*PROBLEM TO SOLVE*:
Which evaluation metrics are named in the passage on event annotation in photo collections?

*TEXT PASSAGE*:
— begin —
Because of the high precision and recall levels, the F measure also showed high results. Even with a small 10 percent training set, the results were still close to one. As with other graphs, the polynomial regression line indicates the results.

As mentioned earlier, some studies (Hong, et al., 2016; Manchon-Vizuete, et al., 2014; Nguyen, et al., 2013; Samangooei, et al., 2013; Sutanto and Nayak, 2013; Wistuba and Schmidt-Thieme, 2013; Zaharieva, et al., 2015a, Mansour, et al., 2017, Shamsolmoali, et al., 2019) proposed solutions for event annotation in photo collections using the same database as used in this work. Thus, these works that shared a common database had their results analyzed and compared to ours. To compare the approaches we used the same training and test setup proposed in the literature: 70 percent for the training set and 30 percent for the test set.


Precision comparison
Figure 8: Precision comparison.


Figure 8 presents a comparison of the precision metric for related works and our approach. It is evident that the precision proposed in this work exceeds the precision of earlier studies.

We could not proceed with the analysis of the recall metric as few studies reported values for that metric. Figure 9 presents the values of the F measure metric of related studies and our approach. Again, it is evident that concerning the F measure metric our approach outperforms earlier work.
— end —
*INFORMATION SHOWN*:
— begin —
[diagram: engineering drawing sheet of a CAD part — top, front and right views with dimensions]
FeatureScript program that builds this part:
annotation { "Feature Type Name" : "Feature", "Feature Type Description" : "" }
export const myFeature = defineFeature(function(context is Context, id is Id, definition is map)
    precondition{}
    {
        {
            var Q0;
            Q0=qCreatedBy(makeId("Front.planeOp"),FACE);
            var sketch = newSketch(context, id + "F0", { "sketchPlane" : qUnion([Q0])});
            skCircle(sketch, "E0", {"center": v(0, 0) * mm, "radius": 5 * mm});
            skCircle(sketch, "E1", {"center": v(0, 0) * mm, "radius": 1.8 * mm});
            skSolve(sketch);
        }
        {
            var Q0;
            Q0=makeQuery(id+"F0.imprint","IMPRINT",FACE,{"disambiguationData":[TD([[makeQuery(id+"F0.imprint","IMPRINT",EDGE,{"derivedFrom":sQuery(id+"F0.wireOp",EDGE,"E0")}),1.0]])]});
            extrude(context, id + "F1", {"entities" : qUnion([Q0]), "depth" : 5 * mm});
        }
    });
— end —
*EXERCISE OUTPUT*:
Precision, recall, and F measure.